The idea is that we could both eliminate the Earth based pollution associated with mining while sequestering co2 previously emitted by terrestrial mining at the same time.

JumpCrisscross•9mo ago
> Would the basalt capture CO2 more effectively if released into the atmosphere or into rain storms?

Guess: it would do so more quickly, but not necessarily more effectively in the long run to the extent it balances the energy required to loft it. (Even if it's all green. You could just that energy to grind and distribute more basalt to the ground.)

jrapdx3•9mo ago
AFAIK cationic calcium, et. al., combine with dissolved CO2 forming carbonates which having low water solubility eventually precipitate out of solution. Area with "hard water" often have issues with buildup of scale in water pipes. The scale is mainly calcium carbonate and sulfate.

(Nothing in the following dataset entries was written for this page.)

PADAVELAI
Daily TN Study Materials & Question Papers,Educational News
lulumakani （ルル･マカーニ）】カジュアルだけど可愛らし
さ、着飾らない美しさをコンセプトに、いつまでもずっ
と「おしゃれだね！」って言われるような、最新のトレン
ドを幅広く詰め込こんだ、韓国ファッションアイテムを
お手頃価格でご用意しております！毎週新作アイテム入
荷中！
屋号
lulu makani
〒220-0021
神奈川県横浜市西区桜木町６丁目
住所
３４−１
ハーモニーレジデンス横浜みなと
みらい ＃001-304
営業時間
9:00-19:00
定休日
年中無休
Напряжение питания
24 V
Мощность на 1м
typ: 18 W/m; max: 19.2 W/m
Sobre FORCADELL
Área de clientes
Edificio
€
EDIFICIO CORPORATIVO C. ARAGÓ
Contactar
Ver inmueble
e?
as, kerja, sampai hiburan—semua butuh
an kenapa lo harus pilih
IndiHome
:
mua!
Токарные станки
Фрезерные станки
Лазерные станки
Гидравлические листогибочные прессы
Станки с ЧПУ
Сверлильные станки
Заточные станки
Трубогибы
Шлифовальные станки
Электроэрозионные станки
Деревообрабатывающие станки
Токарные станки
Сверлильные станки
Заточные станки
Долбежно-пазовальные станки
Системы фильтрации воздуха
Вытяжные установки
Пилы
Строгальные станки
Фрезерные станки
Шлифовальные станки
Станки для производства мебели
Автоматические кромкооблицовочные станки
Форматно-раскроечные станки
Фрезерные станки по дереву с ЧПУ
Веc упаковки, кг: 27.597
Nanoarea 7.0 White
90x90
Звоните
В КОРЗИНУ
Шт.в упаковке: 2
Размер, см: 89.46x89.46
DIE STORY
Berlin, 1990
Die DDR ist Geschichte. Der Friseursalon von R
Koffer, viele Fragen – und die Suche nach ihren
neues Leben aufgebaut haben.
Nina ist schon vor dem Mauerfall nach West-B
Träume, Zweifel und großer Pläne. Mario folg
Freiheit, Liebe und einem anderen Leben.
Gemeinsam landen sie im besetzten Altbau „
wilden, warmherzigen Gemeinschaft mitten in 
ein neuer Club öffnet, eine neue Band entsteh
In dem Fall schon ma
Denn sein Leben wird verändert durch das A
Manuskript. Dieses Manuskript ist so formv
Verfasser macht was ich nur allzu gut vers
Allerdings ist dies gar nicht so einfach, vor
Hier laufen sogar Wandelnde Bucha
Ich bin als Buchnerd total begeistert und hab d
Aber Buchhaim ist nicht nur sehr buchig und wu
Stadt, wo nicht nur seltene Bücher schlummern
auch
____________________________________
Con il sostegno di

This is normally a gradual process requiring ample moisture. Releasing finely ground rock into the air wouldn't likely be effective. For one thing, such dispersal would be rather dilute. IOW the dispersion wouldn't reliably react with CO3 ions before settling out of the air. Another consideration is the salicaceous content of the rock being a potential health hazard.

The original idea of adding crushed rock to water-containing soil is logically the best way for the project to accomplish its goals.